== Recorded information ==

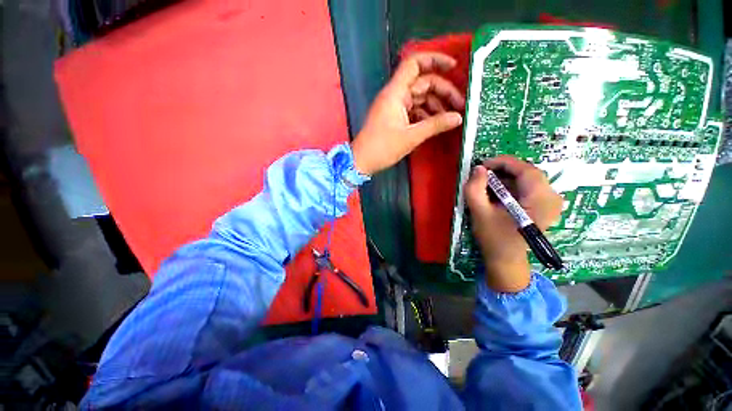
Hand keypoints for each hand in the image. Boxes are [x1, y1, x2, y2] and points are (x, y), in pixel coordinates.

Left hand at [351, 52, 464, 174]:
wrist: (362, 161)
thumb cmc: (382, 148)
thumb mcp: (411, 137)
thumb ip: (435, 125)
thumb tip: (458, 118)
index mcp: (395, 93)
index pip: (415, 64)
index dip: (435, 60)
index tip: (454, 67)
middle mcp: (395, 95)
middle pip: (422, 83)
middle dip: (442, 91)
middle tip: (460, 106)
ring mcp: (394, 107)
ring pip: (419, 98)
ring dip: (435, 106)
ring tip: (450, 119)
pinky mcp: (394, 118)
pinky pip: (414, 111)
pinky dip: (425, 115)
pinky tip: (436, 124)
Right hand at [464, 156, 562, 292]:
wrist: (506, 260)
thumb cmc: (494, 239)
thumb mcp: (480, 213)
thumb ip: (475, 189)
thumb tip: (478, 168)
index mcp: (540, 201)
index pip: (526, 169)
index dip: (503, 162)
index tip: (482, 165)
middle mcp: (552, 198)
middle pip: (528, 173)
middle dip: (503, 171)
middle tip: (482, 176)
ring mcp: (551, 203)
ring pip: (527, 179)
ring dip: (506, 179)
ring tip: (487, 186)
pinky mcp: (545, 206)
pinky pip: (528, 188)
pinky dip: (511, 187)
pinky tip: (498, 195)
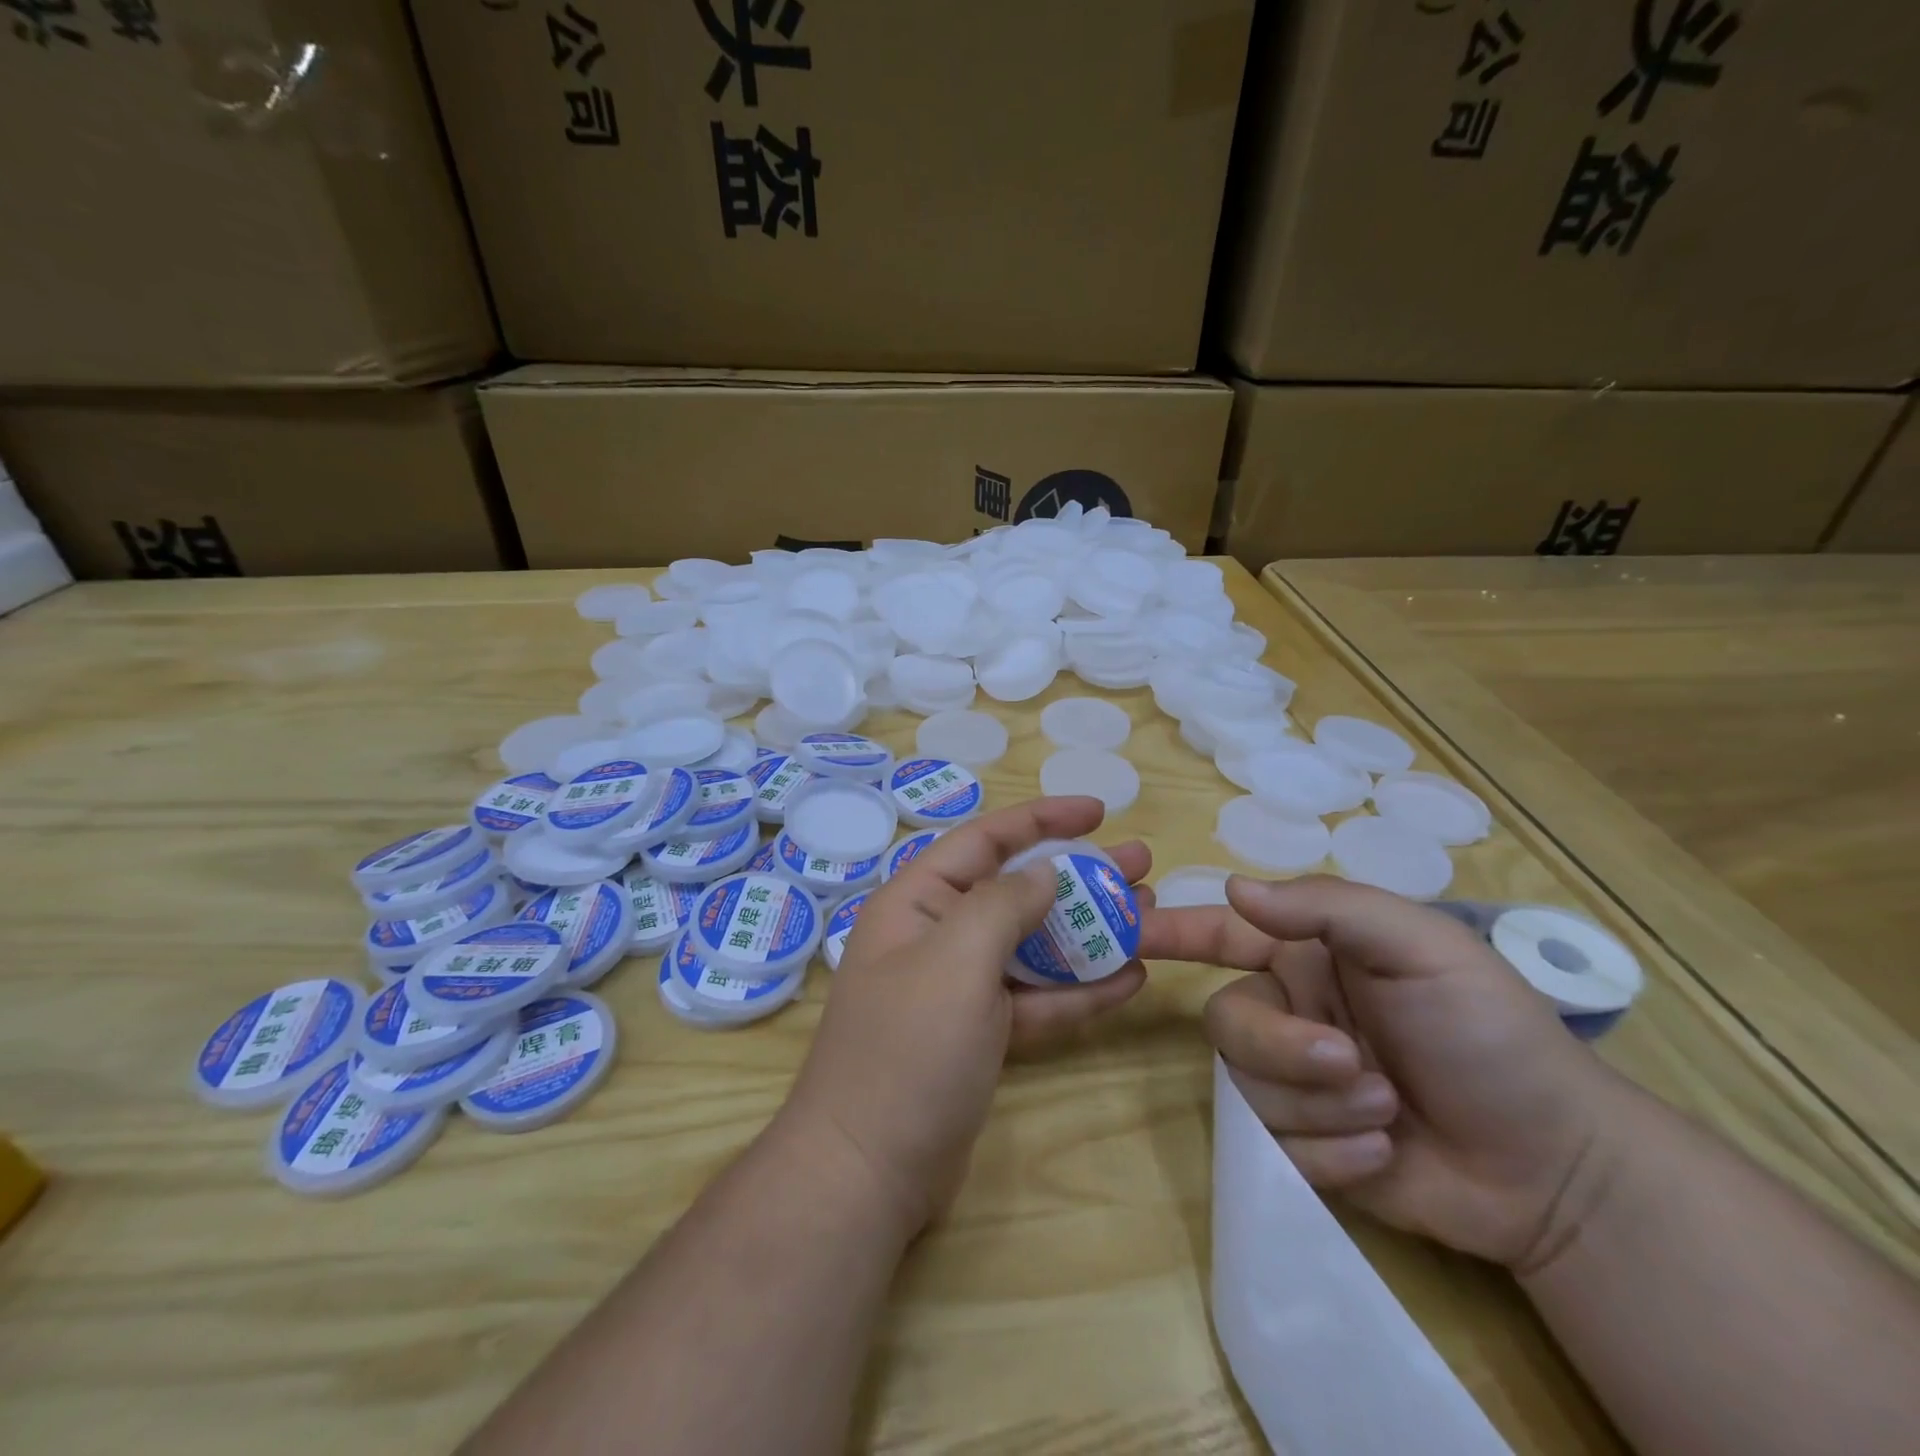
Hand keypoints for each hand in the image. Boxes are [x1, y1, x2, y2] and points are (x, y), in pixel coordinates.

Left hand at [781, 796, 1152, 1235]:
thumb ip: (1003, 904)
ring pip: (1033, 946)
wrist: (867, 1172)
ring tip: (1147, 915)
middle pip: (1017, 891)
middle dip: (1078, 876)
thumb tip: (1043, 872)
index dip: (1042, 819)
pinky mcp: (981, 1036)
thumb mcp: (956, 960)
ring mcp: (960, 989)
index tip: (1098, 812)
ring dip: (1087, 933)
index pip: (984, 840)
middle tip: (1141, 867)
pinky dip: (1078, 990)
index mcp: (916, 902)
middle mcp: (937, 936)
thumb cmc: (908, 1049)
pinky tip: (1129, 979)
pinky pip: (1036, 999)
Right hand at [1149, 875, 1625, 1269]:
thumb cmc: (1491, 1034)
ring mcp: (1296, 1083)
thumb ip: (1329, 908)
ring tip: (1388, 1112)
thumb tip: (1235, 889)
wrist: (1557, 1170)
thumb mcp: (1423, 948)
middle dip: (1286, 1050)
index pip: (1222, 933)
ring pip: (1249, 1088)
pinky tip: (1382, 1154)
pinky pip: (1275, 1148)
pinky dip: (1329, 1156)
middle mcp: (1291, 1012)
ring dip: (1320, 1106)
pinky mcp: (1305, 1148)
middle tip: (1353, 1066)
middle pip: (1229, 1023)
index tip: (1123, 932)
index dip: (1170, 930)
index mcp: (1310, 958)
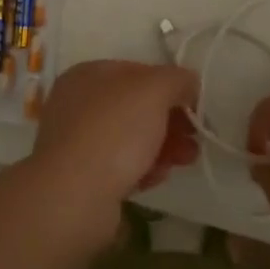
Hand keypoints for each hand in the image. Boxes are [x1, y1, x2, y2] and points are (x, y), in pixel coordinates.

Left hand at [25, 60, 199, 229]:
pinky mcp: (82, 177)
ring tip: (186, 160)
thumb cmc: (114, 131)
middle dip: (171, 120)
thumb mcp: (154, 90)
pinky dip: (142, 169)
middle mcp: (78, 104)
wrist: (74, 196)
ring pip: (131, 138)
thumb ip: (177, 79)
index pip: (138, 72)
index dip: (170, 85)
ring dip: (163, 146)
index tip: (194, 104)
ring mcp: (77, 142)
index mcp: (88, 74)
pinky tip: (156, 178)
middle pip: (136, 107)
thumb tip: (189, 83)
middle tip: (195, 137)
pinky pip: (120, 167)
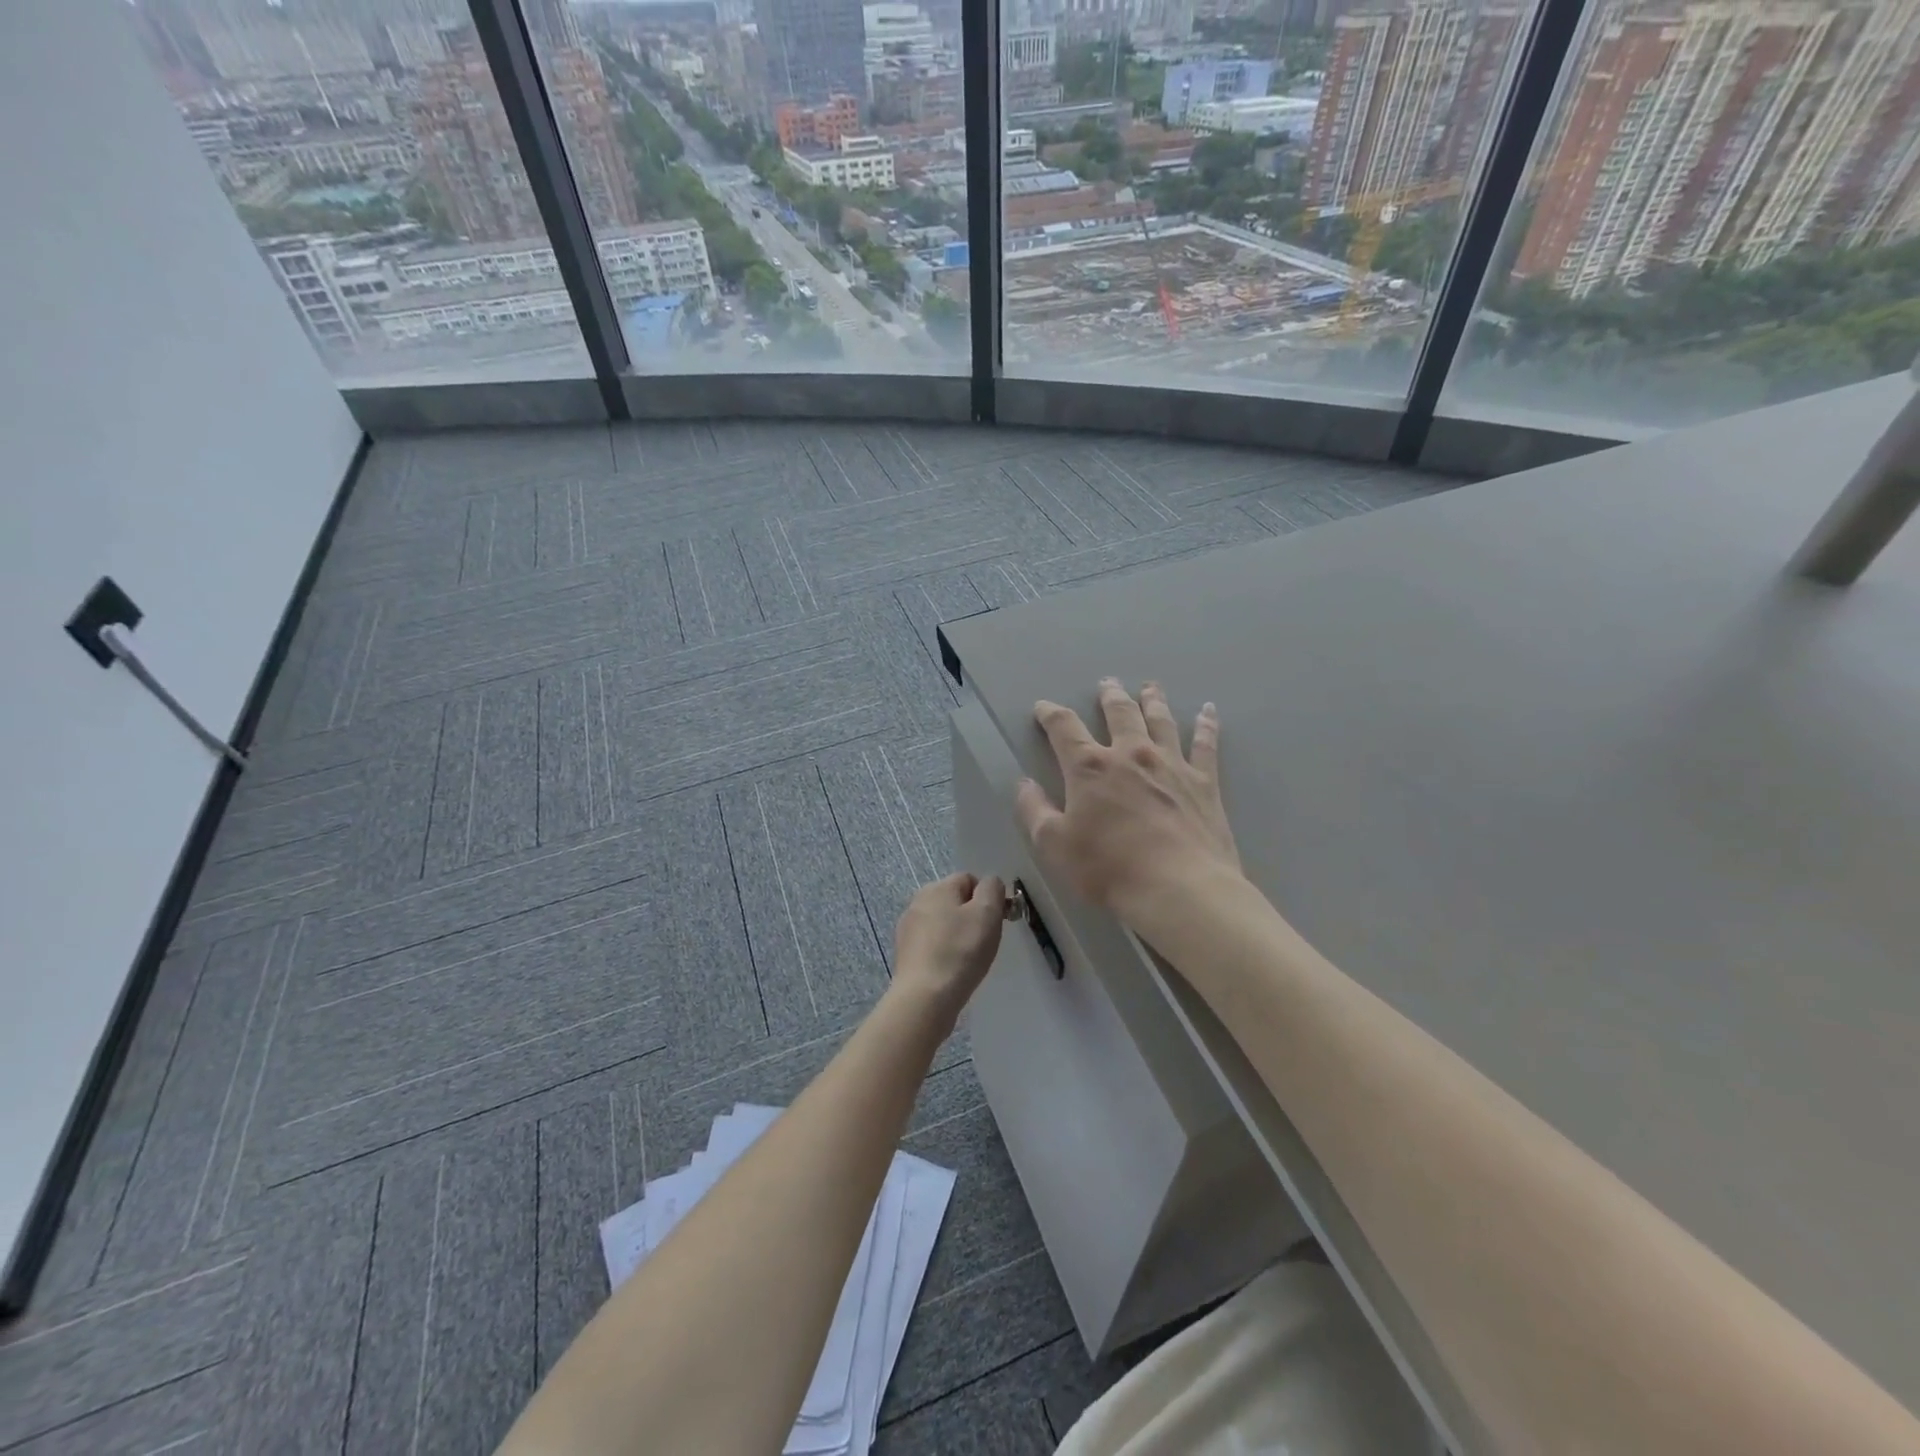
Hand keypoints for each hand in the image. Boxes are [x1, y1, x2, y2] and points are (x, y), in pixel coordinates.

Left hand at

== Task goal ==
Leave the pictures behind and transcribe every record above exactly.

== Answer to this task ==
Hand keypoints for each hand in the image. Boxes are [x1, y1, x2, y2] and points are (x, y), in pixel coordinates.

Left hand at [351, 52, 464, 174]:
wrist: (362, 161)
thumb cmc: (382, 148)
thumb mcp: (411, 137)
thumb ip: (435, 125)
thumb tip: (458, 118)
index mcp: (395, 93)
index pip: (415, 64)
index dip: (435, 60)
index tip: (454, 67)
middle mcp: (395, 95)
middle pip: (422, 83)
middle dip: (442, 91)
middle tip: (460, 106)
ring mcp: (394, 107)
ring pip: (419, 98)
ring dip: (435, 106)
ring tip: (450, 119)
pinky mcp: (394, 118)
pinky pip: (414, 111)
pinky dip: (425, 115)
pinky tip: (436, 124)
Right hand at [464, 156, 562, 292]:
wrist: (506, 260)
thumb cmc: (494, 239)
thumb mcp: (480, 213)
thumb ip: (475, 189)
thumb tip: (478, 168)
index mcp: (540, 201)
index pip: (526, 169)
index dip: (503, 162)
index tip: (482, 165)
middle mcp: (552, 198)
middle pip: (528, 173)
middle dip: (503, 171)
middle tip: (482, 176)
ring mcp: (551, 203)
ring pip: (527, 179)
ring dip: (506, 179)
ring tip: (487, 186)
pinky mcp: (545, 206)
pinky pip: (528, 188)
pinky dip: (511, 187)
pinky tip: (498, 195)
Hand keypoints for each hand in the image. Boxes are [x1, y1, x2, y2] and points are (x, y), in pixel coordinates.

Left hand at [781, 796, 1152, 1235]:
thumb ip: (1003, 904)
ring pip: (1033, 946)
wrist: (867, 1172)
ring tip: (1147, 915)
middle pip: (1017, 891)
middle dip: (1078, 876)
thumb tip: (1043, 872)
index dip: (1042, 819)
pinky mcp: (981, 1036)
thumb mcp: (956, 960)
ring mcp: (960, 989)
index tip: (1098, 812)
ring dip: (1087, 933)
index pip: (984, 840)
middle tip: (1141, 867)
pinky dip: (1078, 990)
index mcp: (916, 902)
middle mcp: (937, 936)
thumb cmc: (908, 1049)
pinky tip: (1129, 979)
pinky pip: (1036, 999)
Right hand at [1149, 875, 1625, 1269]:
thumb cmc: (1491, 1034)
ring mcp: (1296, 1083)
thumb ip: (1329, 908)
ring tip: (1388, 1112)
thumb tip: (1235, 889)
wrist: (1557, 1170)
thumb mcp: (1423, 948)
middle dip: (1286, 1050)
index pip: (1222, 933)
ring pip: (1249, 1088)
pinky tip: (1382, 1154)
pinky pip: (1275, 1148)
pinky dip: (1329, 1156)
middle mcp: (1291, 1012)
ring dip: (1320, 1106)
pinky mcp: (1305, 1148)
middle tip: (1353, 1066)
middle pip: (1229, 1023)
index tip: (1123, 932)
index dip: (1170, 930)
index mcp: (1310, 958)
Hand keypoints for each hand in the image. Boxes are [x1, y1, x2, y2] and points are (x, y), in pixel coordinates.

Left hand at [25, 60, 199, 229]:
pinky mcp: (82, 177)
ring tip: (186, 160)
thumb cmc: (114, 131)
middle dip: (171, 120)
thumb mcp: (154, 90)
pinky dip: (142, 169)
middle mcp: (78, 104)
wrist: (74, 196)
ring pip: (131, 138)
thumb ip: (177, 79)
index pip: (138, 72)
index dip: (170, 85)
ring dip: (163, 146)
index tip: (194, 104)
ring mcp: (77, 142)
index mcp: (88, 74)
pinky tip: (156, 178)
middle pip: (136, 107)
thumb tip: (189, 83)
middle tip: (195, 137)
pinky pip: (120, 167)
Hand keypoints for each hand in the image. Boxes are [x1, y1, x2, y2] and points are (x, y), in pixel coordinates.

Left hand at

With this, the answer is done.